صهيب قاسم البري
Il est très visible dès les premières séquences. Le groupe explore de vieilles archives. Les souvenirs fusent et vlan, la lumière s’éteint : un délestage. Ils continuent à la bougie, ce qui donne bien sûr à la scène une dimension mythique. Que le tournage se poursuive ainsi dans d’aussi mauvaises conditions révèle la mise en scène documentaire : faire resurgir de l’ombre un temps ancien, engagé et fondateur. Les quatre compères s’y prêtent volontiers, tenant leur rôle à merveille, avec un évident plaisir et un grand sens de la répartie. Parce que ce sont des acteurs qui croient au cinéma, ce qui se perdrait en spontanéité se gagne en véracité.
Suhaib Gasmelbari ne cherche pas la vraisemblance mais cette subtile émotion qui nous permet de partager leur engagement. Nous éprouvons leur réalité plus que nous apprenons à la connaître, et la connaissons donc sans doute plus intimement. Plus encore, leurs blagues les ramènent et nous ramènent à leur jeunesse et leur lucidité au monde tel qu’il est, où nous n’avons d’autre choix que de résister.

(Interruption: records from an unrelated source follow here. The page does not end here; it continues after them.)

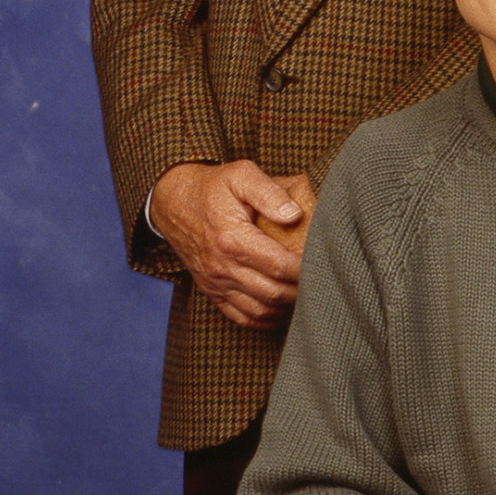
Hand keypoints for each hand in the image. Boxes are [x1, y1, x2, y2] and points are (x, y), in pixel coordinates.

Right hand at [154, 158, 311, 327]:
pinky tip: (282, 308)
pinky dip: (264, 319)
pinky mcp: (211, 291)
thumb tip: (294, 214)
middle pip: (273, 292)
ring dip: (286, 307)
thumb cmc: (212, 188)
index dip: (306, 269)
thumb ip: (269, 192)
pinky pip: (240, 317)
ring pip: (259, 310)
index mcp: (232, 239)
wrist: (172, 202)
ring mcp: (215, 282)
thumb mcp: (240, 175)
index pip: (279, 266)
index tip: (323, 262)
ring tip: (305, 294)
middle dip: (302, 290)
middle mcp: (222, 266)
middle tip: (321, 280)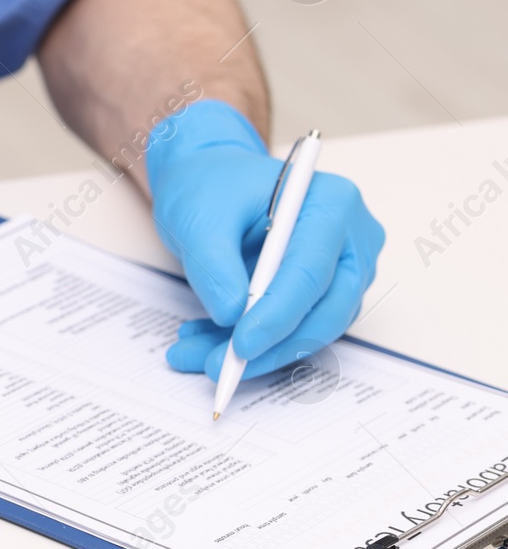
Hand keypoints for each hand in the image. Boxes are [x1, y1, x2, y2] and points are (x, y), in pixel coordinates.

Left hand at [145, 100, 384, 381]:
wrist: (207, 181)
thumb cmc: (209, 187)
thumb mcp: (198, 218)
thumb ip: (214, 265)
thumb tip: (231, 316)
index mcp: (331, 204)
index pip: (310, 271)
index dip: (276, 316)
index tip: (240, 348)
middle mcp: (351, 237)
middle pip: (326, 308)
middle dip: (271, 346)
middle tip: (218, 367)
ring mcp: (344, 266)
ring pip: (312, 327)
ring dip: (257, 352)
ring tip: (196, 354)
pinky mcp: (325, 290)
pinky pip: (297, 327)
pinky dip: (255, 343)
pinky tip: (208, 344)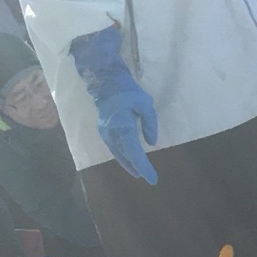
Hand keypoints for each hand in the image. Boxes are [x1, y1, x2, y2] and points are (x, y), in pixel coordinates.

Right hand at [69, 26, 158, 183]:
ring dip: (128, 163)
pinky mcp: (103, 129)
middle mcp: (111, 132)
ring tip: (138, 172)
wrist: (104, 78)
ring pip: (117, 153)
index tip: (152, 178)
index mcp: (122, 126)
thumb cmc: (126, 89)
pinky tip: (128, 158)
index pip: (134, 152)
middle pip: (125, 155)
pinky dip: (122, 155)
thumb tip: (150, 142)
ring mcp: (105, 131)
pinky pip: (114, 147)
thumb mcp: (145, 104)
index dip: (143, 166)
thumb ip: (150, 124)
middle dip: (136, 167)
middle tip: (148, 178)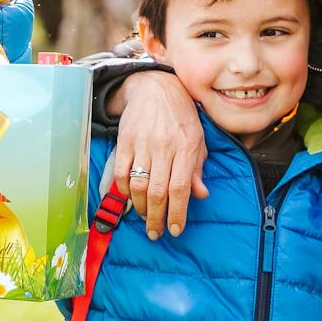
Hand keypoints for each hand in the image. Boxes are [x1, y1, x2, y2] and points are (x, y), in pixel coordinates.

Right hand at [113, 70, 208, 238]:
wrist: (156, 87)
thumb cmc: (181, 116)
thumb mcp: (198, 140)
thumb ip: (197, 169)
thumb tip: (201, 195)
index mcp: (186, 147)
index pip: (180, 188)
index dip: (177, 212)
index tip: (175, 229)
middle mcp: (164, 147)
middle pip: (158, 192)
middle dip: (156, 218)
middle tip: (156, 233)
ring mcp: (142, 144)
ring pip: (138, 185)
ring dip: (140, 208)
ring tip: (145, 218)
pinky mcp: (124, 141)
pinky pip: (121, 173)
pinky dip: (124, 190)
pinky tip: (131, 198)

Voici donc un documentaire qui retourne aux sources : comme dans Nanook l’esquimau de Flaherty (1922), la construction ludique du réel permet de toucher à l’essentiel et de mieux ressentir les enjeux. Lorsqu’Ibrahim affirme dans l’émission de radio que le cinéma est un héros « qui peut mourir de sa mort naturelle ou être tué par un traître », les choses sont dites : ils se battent à coups de pellicules contre un régime dictatorial politico-islamiste en un temps où « parler des arbres est presqu’un crime puisque c’est faire silence sur tant de forfaits ! » (Poème de Bertold Brecht cité dans le film). Consulté, le public veut un film d’action. Django Unchained de Quentin Tarantino (2012) fera l’affaire car il met en scène la libération d’un esclave !
Ce sont ces permanents clins d’œil, cet ancrage dans l’Histoire, cet humour décapant, cette bonhomie face à l’adversité, cette joyeuse solidarité, cette impressionnante dignité et cette détermination sans faille qui font de ces vieux cinéastes et partant du film lui-même une scène politique autant qu’une extraordinaire métaphore de la force de l’art face à la barbarie.